Document excerpt
________________

SenDog, Cypress Hill: That was a company that I can say was ahead of its time with their mentality and how they treated their artists. Chris Schwartz was the brain of it all and he made sure that we were happy no matter what. Joe The Butcher was the musical side of it. On that first [self-titled Cypress Hill] record, he was very instrumental on the sound of it. They never ever once told us what to write, how to write, what not to say, or anything like that. It was just like, “Go in there and record jams.” Every time I called the label for [anything], it was there. They just really cared a whole lot for their artists. I have to figure that’s the same way they were with The Fugees and everybody else that came from there. They gave us creative freedom and you were actually happy to show up to work everyday. They weren’t trying to tell you what to write. They were just like, “Be you and we’ll market that.” I think because of that formula, they enjoyed a great amount of success. They put out music in the 1990s that really pioneered that decade and almost changed the face of the industry and how things were done and how music was perceived. They opened the gate up big time. I think that was the right label for us to be on. The contract that we got from them was not lucrative or anything like that. But it was good enough to where we could be ourselves and we had money to buy [what we needed] throughout the week.

The whole thing about Ruffhouse is that they believed in us and all of their artists so much that they didn’t give in to anyone. They merged with Sony [Records] and were like straight up, “Don’t even bother these people. Don’t talk about the jams. Leave them alone.” We’ve always been able to enjoy that and that’s one of our things now. On [2010’s] Rise Up, B-Real and I – [Eric] Bobo as well – we were in the studio for over a year before anybody even heard anything because now we’re at the point where we have to just write for us and what makes us happy. We’ll make the world happy. Creative freedom is everything, man. Without that, I don’t think we’d be talking about Cypress Hill 21 years later.

________________

Dataset records
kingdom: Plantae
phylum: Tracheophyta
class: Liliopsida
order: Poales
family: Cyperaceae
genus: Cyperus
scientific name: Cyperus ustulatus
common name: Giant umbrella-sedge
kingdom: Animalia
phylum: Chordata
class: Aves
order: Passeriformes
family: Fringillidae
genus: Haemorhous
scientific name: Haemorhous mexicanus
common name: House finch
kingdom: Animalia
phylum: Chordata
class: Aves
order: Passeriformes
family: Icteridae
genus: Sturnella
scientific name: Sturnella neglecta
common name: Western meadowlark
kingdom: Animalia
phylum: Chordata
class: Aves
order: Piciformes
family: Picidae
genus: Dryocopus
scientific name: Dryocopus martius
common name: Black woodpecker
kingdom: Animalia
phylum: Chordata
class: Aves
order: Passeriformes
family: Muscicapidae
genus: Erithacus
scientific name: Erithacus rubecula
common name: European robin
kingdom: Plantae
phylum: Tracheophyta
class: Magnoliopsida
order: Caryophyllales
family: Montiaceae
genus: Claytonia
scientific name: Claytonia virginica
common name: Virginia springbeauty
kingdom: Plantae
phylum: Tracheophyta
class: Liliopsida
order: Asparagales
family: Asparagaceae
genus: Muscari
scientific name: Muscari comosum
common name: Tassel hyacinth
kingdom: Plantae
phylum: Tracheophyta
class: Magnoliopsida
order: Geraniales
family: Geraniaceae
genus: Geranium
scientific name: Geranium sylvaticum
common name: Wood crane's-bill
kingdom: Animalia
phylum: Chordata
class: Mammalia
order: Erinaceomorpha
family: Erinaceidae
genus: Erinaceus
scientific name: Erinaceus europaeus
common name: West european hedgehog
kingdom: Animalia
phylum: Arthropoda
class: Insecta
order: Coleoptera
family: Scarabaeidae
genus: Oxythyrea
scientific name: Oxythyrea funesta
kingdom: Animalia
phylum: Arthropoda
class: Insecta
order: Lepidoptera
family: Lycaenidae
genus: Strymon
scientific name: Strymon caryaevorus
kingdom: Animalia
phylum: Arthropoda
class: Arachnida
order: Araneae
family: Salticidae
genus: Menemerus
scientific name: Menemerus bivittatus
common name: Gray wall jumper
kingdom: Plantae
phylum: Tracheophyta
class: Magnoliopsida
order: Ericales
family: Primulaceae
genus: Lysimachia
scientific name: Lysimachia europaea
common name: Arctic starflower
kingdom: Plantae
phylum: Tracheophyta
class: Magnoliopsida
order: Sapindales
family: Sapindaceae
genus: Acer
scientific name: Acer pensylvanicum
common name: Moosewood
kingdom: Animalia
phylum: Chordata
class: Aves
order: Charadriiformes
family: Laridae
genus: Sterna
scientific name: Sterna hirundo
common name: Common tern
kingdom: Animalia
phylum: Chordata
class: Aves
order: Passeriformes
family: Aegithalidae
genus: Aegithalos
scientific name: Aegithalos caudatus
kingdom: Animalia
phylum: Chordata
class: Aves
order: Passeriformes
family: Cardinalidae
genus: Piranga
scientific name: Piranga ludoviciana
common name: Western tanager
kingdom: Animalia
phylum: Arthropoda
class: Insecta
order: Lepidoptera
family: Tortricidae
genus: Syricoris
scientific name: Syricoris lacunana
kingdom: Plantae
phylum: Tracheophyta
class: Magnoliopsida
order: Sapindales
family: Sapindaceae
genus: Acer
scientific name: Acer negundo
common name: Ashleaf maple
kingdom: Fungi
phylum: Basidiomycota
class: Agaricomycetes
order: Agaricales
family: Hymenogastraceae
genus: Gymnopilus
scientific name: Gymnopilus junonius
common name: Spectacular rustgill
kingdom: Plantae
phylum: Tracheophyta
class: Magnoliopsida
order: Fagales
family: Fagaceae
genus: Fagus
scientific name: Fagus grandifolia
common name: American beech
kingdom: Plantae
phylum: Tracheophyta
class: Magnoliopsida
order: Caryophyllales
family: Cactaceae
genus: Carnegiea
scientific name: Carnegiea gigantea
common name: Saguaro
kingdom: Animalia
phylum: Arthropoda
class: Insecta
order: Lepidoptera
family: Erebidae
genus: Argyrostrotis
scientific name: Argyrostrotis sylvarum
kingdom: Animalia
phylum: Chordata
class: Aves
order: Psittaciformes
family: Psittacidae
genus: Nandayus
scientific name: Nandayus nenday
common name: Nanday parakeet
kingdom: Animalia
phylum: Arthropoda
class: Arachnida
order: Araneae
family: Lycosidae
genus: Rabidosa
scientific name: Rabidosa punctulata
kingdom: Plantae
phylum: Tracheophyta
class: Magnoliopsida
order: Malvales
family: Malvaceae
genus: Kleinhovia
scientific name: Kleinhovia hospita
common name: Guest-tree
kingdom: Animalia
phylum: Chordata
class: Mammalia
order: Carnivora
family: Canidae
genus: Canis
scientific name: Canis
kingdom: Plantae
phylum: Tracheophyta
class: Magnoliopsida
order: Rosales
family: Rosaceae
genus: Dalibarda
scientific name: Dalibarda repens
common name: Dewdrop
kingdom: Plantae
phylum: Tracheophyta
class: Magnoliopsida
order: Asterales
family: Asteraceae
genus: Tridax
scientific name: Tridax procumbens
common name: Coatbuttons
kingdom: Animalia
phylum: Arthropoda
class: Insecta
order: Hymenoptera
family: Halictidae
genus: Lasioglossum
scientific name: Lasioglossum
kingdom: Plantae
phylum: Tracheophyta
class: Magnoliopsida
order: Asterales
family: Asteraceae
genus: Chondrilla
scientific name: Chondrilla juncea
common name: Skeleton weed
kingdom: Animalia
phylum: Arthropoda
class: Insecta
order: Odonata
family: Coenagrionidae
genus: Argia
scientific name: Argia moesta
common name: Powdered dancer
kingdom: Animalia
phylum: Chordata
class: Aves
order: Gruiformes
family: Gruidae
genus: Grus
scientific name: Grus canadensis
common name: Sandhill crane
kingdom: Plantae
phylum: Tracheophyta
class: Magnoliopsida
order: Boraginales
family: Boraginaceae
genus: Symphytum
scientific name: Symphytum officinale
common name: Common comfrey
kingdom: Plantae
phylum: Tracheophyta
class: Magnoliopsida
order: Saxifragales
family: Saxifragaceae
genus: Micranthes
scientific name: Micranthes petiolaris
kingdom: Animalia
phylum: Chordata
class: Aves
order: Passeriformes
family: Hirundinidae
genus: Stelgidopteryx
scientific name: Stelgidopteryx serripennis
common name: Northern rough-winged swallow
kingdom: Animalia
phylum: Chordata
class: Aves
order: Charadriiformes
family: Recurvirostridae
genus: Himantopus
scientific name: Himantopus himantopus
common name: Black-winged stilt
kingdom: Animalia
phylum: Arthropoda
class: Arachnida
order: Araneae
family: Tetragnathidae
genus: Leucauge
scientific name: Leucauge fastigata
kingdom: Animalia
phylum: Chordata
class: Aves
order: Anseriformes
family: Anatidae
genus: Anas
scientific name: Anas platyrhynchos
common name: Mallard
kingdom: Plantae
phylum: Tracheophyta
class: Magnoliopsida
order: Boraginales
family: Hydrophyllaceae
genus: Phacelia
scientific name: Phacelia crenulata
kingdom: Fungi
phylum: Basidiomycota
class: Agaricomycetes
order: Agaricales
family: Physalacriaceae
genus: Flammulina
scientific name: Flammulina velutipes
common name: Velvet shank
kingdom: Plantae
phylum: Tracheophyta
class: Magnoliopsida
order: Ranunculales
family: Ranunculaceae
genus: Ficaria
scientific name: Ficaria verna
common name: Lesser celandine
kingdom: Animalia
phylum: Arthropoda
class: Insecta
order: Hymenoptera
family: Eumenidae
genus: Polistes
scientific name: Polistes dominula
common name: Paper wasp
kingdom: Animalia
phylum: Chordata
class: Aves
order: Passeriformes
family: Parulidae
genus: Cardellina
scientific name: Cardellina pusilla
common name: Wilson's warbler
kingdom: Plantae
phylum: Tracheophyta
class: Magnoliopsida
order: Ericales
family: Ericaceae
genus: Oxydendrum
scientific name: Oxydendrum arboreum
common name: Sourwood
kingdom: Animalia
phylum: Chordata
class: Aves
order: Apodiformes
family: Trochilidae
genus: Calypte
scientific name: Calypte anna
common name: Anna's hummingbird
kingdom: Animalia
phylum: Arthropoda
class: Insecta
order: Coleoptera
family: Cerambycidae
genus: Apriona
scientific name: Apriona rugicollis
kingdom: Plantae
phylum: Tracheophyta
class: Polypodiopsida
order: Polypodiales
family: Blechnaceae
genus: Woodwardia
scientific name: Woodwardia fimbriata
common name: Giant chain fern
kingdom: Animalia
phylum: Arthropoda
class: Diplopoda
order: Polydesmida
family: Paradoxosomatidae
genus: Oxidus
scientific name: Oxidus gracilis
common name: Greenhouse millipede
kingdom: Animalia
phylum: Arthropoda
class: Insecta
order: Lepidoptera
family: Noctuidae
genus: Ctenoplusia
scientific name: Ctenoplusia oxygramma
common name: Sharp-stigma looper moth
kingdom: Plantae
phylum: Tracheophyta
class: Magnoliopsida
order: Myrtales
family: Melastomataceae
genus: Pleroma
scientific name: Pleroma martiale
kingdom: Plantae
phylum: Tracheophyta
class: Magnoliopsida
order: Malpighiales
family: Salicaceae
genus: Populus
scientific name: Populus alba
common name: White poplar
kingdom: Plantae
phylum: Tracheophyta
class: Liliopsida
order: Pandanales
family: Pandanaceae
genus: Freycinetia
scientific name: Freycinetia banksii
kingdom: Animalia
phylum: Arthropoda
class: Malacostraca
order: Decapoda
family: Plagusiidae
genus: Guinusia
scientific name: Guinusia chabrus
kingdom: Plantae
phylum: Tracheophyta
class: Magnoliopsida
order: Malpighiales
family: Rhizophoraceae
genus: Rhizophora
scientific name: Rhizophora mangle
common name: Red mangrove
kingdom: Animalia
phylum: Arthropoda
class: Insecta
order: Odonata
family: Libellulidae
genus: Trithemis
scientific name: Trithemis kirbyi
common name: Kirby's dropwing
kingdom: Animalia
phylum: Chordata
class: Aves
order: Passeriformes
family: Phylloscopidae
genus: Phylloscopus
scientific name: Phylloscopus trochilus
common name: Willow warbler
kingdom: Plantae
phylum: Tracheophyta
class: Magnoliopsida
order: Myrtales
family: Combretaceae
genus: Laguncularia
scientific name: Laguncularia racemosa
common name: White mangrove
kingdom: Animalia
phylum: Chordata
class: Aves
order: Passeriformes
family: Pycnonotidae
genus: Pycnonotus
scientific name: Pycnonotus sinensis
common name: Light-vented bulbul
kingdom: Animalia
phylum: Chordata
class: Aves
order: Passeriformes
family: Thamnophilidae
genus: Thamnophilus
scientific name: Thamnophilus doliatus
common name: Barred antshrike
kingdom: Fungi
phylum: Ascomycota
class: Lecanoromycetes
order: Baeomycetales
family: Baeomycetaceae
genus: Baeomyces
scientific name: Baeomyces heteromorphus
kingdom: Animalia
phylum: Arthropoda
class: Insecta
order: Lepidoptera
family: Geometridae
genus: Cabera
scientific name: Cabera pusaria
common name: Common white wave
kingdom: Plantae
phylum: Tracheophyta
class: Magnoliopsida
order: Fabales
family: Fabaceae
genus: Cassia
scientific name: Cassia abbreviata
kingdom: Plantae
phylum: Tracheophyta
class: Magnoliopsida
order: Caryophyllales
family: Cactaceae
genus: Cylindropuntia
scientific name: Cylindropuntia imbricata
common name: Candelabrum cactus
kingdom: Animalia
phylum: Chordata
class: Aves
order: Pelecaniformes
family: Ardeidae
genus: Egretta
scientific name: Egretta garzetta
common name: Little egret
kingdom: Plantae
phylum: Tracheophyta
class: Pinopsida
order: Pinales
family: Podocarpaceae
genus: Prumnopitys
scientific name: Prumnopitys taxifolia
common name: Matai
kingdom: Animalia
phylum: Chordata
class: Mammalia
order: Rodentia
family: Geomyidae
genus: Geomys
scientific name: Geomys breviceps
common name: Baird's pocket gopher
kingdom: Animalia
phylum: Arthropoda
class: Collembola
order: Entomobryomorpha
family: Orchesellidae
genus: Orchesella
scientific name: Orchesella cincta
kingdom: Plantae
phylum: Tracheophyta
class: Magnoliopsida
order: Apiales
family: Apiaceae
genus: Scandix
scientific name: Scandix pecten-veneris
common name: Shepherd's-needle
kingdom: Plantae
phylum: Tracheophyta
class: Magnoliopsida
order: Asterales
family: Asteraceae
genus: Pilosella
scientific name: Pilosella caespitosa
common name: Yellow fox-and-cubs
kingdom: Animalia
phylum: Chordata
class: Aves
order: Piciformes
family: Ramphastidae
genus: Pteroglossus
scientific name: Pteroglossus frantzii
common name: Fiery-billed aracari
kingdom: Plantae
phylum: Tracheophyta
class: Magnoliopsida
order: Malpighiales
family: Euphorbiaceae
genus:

________________

What you will do
(a) In the excerpt about the Ruffhouse label, who does SenDog call the brain of the company?
(b) Write out, word for word, the part of the Ruffhouse excerpt between "The whole thing" and "21 years later.", inclusive.

Solutions below
(a) Chris Schwartz

(b)
The whole thing about Ruffhouse is that they believed in us and all of their artists so much that they didn’t give in to anyone. They merged with Sony [Records] and were like straight up, “Don’t even bother these people. Don’t talk about the jams. Leave them alone.” We’ve always been able to enjoy that and that’s one of our things now. On [2010’s] Rise Up, B-Real and I – [Eric] Bobo as well – we were in the studio for over a year before anybody even heard anything because now we’re at the point where we have to just write for us and what makes us happy. We’ll make the world happy. Creative freedom is everything, man. Without that, I don’t think we’d be talking about Cypress Hill 21 years later.